The Doramagic pitfall log for OpenHands points to installation, configuration, and permission risks. The manual also preserves concrete operational issues: self-hosted UI startup problems, browser launch flags in containerized environments, root-owned files from dev containers, LLM profile editing rough edges, and runtime-cap behavior.

Those are not reasons to avoid the project. They are reasons to keep the first workflow narrow enough that the cause of failure is visible.

If the first run fails, the right question is not "is OpenHands bad?" It is:

  • did the sandbox start;
  • did the repository preparation finish;
  • did setup scripts run as the expected user;
  • did the browser or exposed URL need an extra flag;
  • did a model profile or API key setting change unexpectedly;
  • did the session pause because of a runtime limit;
  • did the final diff match the original issue?

That list is more useful than a generic "AI coding agents are risky" warning.

What Doramagic adds

The Doramagic OpenHands pack is not an official upstream document and should not be treated as endorsement.
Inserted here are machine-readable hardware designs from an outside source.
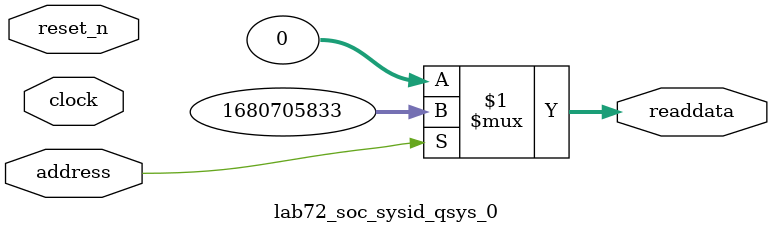
<source format=v>



// synthesis translate_off
`timescale 1ns / 1ps
// synthesis translate_on

// turn off superfluous verilog processor warnings 
// altera message_level Level1 
// altera message_off 10034 10035 10036 10037 10230 10240 10030 

module lab72_soc_sysid_qsys_0 (
               // inputs:
                address,
                clock,
                reset_n,

               // outputs:
                readdata
             )
;

  output  [ 31: 0] readdata;
  input            address;
  input            clock;
  input            reset_n;

  wire    [ 31: 0] readdata;
  //control_slave, which is an e_avalon_slave
  assign readdata = address ? 1680705833 : 0;

endmodule



</source>
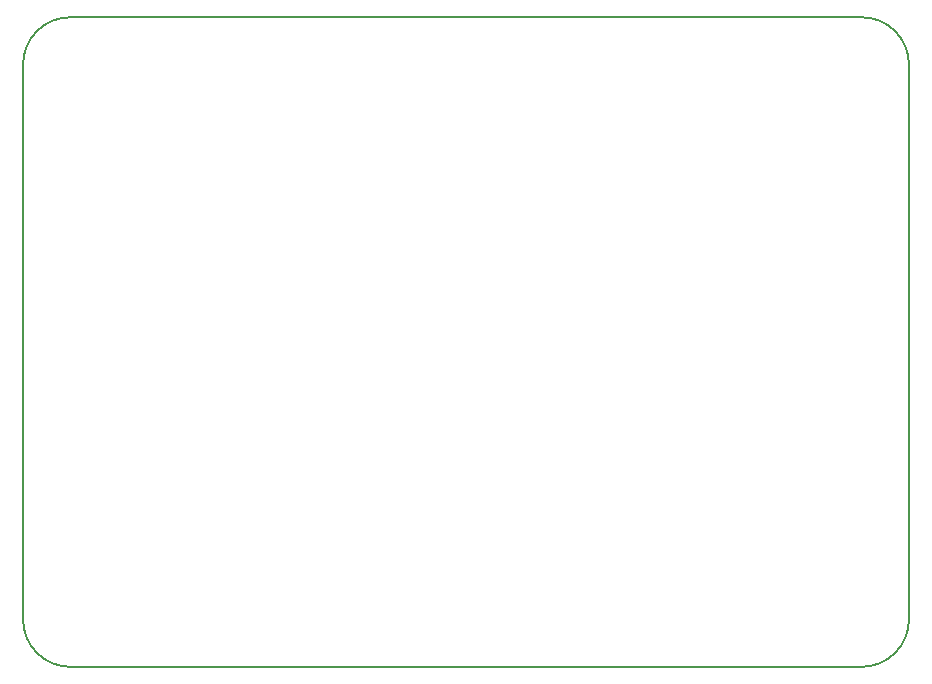
<source format=gbr>
G04 #@! TF.GenerationSoftware,KiCad,Pcbnew,(5.1.2-1)-1*
G04 #@! TF.CreationDate,2019-06-03T10:07:55+02:00*
G04 #@! TF.ProjectId,Dash,44617368-2e6b-4696-9361-645f70636258,rev?*
G04 #@! TF.SameCoordinates,Original*
G04 #@! TF.FileFunction,Profile,NP*
%FSLAX46Y46*%
G04 Gerber Fmt 4.6, Leading zero omitted, Abs format (unit mm)*
G04 Created by KiCad (PCBNEW (5.1.2-1)-1) date 2019-06-03 10:07:55*
%MOMM*%
%LPD*%
G04 APERTURE LIST*
%ADD10C,0.150000*%
G04 APERTURE END LIST*
D10*
X176000000Y-102400000D02*
G75*
G02X172000000Y-106400000I-4000000J0D01*
G01*
X105000000Y-106400000D02*
G75*
G02X101000000Y-102400000I0J4000000D01*
G01*
X172000000Y-106400000D02*
X105000000Y-106400000D01*
X172000000Y-51400000D02*
G75*
G02X176000000Y-55400000I0J-4000000D01*
G01*
X101000000Y-55400000D02*
G75*
G02X105000000Y-51400000I4000000J0D01*
G01*
X105000000Y-51400000D02*
X172000000Y-51400000D01*
X101000000Y-102400000D02*
X101000000Y-55400000D01*
X176000000Y-55400000D02*
X176000000Y-102400000D01*
M02*

</source>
It is an independent project context pack: quick start, prompt preview, human manual, pitfall log, boundary card, and eval checks.

The pack is useful when you want to load a host instruction into Claude Code, Codex, Cursor, Aider, or another AI coding host and make it ask better first questions before installing or changing anything.

The useful prompt is not "use OpenHands." It is closer to:

Before taking action, restate the task, identify the required tool access, separate read-only checks from write actions, mark any command or install step as requiring approval, and say when evidence is missing.

That changes the first interaction from hype to control.

A practical acceptance checklist

Before you trust a real OpenHands session, ask for these proofs:

  • selected repository and branch;
  • sandbox id or state;
  • model or LLM profile being used;
  • tool and integration surface;
  • files the agent intends to read or edit;
  • commands it intends to run;
  • expected rollback path;
  • final diff;
  • test or smoke-check result;
  • unresolved risks.

If an agent cannot show these, it may still be useful, but it has not earned unsupervised authority.

The operating rule

OpenHands is strongest when it is treated as an agent control plane rather than a magic developer. Give it small, checkable tasks first. Make the sandbox, repository, integration, secret, and rollback boundaries visible. Then expand its authority only when the evidence improves.

That is the difference between "letting an AI code" and operating an AI coding system.